■ Input for this task
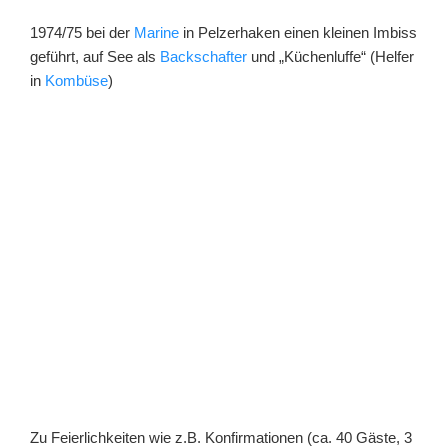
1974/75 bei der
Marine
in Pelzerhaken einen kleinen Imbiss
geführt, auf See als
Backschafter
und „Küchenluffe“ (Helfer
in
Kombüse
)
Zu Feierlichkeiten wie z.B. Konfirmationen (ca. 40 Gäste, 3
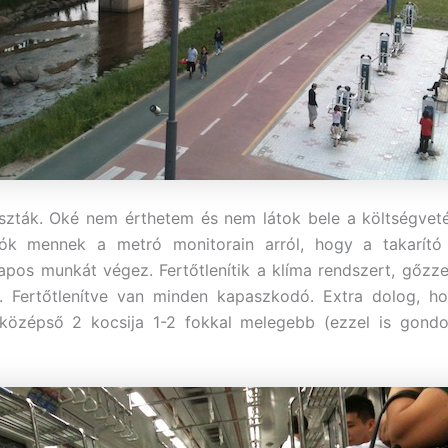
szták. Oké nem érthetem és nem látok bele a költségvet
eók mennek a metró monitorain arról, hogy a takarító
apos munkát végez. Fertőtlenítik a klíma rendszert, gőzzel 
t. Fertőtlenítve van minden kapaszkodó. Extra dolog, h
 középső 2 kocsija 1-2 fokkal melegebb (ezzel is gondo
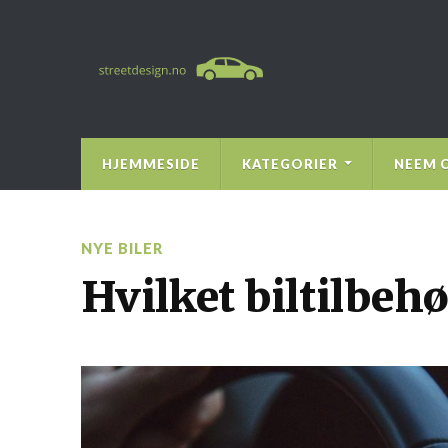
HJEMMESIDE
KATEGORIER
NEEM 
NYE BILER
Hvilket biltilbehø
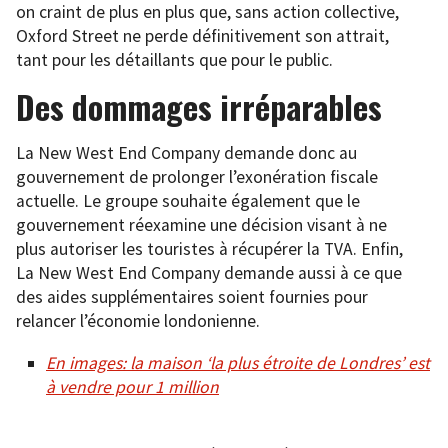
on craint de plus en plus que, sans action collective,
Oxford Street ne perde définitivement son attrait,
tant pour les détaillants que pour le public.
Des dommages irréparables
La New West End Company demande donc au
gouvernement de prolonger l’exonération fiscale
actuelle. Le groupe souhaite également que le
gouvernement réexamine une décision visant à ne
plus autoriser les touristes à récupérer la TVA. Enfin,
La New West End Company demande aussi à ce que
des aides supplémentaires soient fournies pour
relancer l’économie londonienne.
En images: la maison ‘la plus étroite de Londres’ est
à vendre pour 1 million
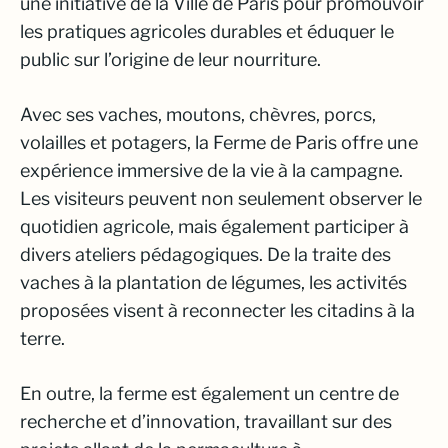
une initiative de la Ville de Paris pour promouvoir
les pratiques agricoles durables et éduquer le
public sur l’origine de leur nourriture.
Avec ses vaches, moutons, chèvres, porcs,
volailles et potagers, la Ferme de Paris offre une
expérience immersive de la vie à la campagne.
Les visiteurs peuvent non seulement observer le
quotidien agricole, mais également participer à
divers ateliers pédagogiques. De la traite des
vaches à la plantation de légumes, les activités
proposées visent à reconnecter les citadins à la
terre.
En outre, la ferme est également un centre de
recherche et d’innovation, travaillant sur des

■ What to produce
Copy the text of all the items above with "Oxford Street" swapped for "Regent Street" and everything else unchanged. Omit the pictures from your answer.

■ Solution for this problem
1974/75 bei der
Marine
in Pelzerhaken einen kleinen Imbiss
geführt, auf See als
Backschafter
und „Küchenluffe“ (Helfer
in
Kombüse
)
Zu Feierlichkeiten wie z.B. Konfirmationen (ca. 40 Gäste, 3
szták. Oké nem érthetem és nem látok bele a költségvet
eók mennek a metró monitorain arról, hogy a takarító
apos munkát végez. Fertőtlenítik a klíma rendszert, gőzzel 
t. Fertőtlenítve van minden kapaszkodó. Extra dolog, h
 középső 2 kocsija 1-2 fokkal melegebb (ezzel is gondo
HJEMMESIDE
KATEGORIER
NEEM 
NYE BILER
Hvilket biltilbehø
on craint de plus en plus que, sans action collective,
Regent Street ne perde définitivement son attrait,
tant pour les détaillants que pour le public.
Des dommages irréparables
La New West End Company demande donc au
gouvernement de prolonger l’exonération fiscale
actuelle. Le groupe souhaite également que le
gouvernement réexamine une décision visant à ne
plus autoriser les touristes à récupérer la TVA. Enfin,
La New West End Company demande aussi à ce que
des aides supplémentaires soient fournies pour
relancer l’économie londonienne.
En images: la maison ‘la plus étroite de Londres’ est
à vendre pour 1 million
une initiative de la Ville de Paris pour promouvoir
les pratiques agricoles durables et éduquer le
public sur l’origine de leur nourriture.
Avec ses vaches, moutons, chèvres, porcs,
volailles et potagers, la Ferme de Paris offre une
expérience immersive de la vie à la campagne.
Les visiteurs peuvent non seulement observer le
quotidien agricole, mais également participer à
divers ateliers pédagogiques. De la traite des
vaches à la plantation de légumes, les activités
proposées visent à reconnecter les citadins à la
terre.
En outre, la ferme est également un centre de
recherche et d’innovation, travaillant sur des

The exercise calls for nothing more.